Selon Gabonreview, le diagnostic est sans appel : pour soutenir la croissance, le gouvernement se fixe comme priorité de faire passer le taux d’exécution du budget d’investissement de 50 % à plus de 90 %. Une ambition qui souligne l’ampleur du problème. Aujourd’hui, la moitié des fonds censés financer routes, écoles, hôpitaux ou projets énergétiques ne se matérialise pas sur le terrain.

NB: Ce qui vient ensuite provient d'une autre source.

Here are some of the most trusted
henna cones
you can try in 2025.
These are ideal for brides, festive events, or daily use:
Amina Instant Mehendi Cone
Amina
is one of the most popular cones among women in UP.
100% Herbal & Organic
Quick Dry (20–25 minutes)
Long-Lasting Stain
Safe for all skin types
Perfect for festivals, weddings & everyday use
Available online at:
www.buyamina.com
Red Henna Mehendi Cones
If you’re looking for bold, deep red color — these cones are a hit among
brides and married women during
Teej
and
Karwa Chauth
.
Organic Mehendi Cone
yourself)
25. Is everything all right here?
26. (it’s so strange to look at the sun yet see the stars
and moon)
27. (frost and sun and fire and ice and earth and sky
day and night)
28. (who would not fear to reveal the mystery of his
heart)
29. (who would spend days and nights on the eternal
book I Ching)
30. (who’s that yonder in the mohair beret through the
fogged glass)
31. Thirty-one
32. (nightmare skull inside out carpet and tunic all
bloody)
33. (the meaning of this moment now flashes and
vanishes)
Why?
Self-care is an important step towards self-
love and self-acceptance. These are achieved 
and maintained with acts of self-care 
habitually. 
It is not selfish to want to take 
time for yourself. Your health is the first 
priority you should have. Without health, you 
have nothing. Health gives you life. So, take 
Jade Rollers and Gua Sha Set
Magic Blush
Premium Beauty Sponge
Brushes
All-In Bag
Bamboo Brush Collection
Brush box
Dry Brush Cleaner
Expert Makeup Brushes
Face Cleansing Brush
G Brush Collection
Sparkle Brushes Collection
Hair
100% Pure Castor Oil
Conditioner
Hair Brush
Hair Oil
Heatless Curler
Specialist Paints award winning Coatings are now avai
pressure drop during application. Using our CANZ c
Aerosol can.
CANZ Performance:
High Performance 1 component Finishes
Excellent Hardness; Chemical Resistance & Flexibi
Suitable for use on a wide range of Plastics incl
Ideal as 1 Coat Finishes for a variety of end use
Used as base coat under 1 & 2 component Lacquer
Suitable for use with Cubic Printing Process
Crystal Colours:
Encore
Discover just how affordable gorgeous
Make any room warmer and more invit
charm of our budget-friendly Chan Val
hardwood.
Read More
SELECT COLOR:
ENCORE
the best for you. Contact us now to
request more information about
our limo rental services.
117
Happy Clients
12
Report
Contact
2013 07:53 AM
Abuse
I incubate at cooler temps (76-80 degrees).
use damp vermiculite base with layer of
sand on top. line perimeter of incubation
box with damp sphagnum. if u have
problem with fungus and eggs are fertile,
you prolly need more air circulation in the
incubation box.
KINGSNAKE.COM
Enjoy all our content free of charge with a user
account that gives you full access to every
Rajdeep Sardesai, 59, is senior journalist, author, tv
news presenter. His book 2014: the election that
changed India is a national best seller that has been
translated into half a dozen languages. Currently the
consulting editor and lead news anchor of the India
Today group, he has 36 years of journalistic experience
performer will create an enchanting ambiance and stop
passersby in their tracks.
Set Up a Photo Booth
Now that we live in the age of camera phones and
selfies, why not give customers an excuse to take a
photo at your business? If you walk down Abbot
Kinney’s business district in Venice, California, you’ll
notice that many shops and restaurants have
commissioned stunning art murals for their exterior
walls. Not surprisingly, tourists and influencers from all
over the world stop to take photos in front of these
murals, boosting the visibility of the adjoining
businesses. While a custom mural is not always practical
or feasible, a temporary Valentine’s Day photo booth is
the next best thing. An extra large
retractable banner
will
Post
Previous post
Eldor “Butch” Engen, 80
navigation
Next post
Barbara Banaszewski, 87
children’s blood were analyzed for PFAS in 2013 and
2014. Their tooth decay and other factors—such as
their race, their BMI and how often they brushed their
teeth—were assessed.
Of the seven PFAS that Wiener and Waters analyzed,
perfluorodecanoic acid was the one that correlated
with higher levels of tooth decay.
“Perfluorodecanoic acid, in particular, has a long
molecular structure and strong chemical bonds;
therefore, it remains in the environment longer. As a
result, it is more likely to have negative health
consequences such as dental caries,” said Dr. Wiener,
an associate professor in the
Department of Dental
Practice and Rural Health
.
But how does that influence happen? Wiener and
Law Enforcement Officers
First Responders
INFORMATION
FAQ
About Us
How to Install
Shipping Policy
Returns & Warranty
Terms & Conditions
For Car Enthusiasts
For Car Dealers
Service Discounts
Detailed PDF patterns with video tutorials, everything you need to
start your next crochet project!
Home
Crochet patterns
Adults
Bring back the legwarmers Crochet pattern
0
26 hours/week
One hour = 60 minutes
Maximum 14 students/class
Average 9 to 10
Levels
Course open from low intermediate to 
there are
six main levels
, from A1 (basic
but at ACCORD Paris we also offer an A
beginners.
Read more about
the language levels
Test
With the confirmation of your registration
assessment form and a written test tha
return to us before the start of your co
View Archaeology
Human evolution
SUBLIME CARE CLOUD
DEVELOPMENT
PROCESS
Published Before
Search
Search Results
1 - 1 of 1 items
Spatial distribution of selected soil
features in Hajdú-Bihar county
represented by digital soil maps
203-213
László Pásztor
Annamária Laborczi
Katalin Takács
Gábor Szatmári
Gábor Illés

Cette situation s’explique notamment par un déséquilibre structurel des finances publiques. Le document indique que les dépenses de fonctionnement, en particulier les salaires, absorbent plus des deux tiers du budget de l’État, reléguant l’investissement à une part marginale, estimée à environ 3 % du PIB. Mais même ces ressources limitées peinent à être effectivement utilisées.
Le PNCD met en évidence une chaîne de défaillances : absence d’études préalables solides, manque de planification pluriannuelle, insuffisance du suivi, lenteurs administratives et ajustements budgétaires tardifs. Résultat : des projets sont inscrits au budget sans être prêts, puis abandonnés faute d’exécution avant la fin de l’exercice.
À ces lacunes s’ajoute un problème de gouvernance. Le plan souligne une transparence financière encore insuffisante et des comptes publics irréguliers ou incomplets, alimentant les interrogations sur la traçabilité des fonds non exécutés.
Une question demeure ainsi sans réponse claire : que devient réellement la moitié du budget d’investissement non dépensée ? Si le document évoque la corruption de manière générale, il n’en mesure pas l’impact ni ne l’associe directement aux écarts constatés. Pourtant, certaines pratiques dénoncées — marchés publics opaques, gré à gré, surfacturations ou détournements — constituent des pistes plausibles.
Ce n’est pas la première fois que ces dysfonctionnements sont pointés. Les précédents plans de développement promettaient déjà des réformes similaires — modernisation de la gestion publique, digitalisation des marchés, renforcement du contrôle. Mais, sur le terrain, les résultats tardent à se concrétiser.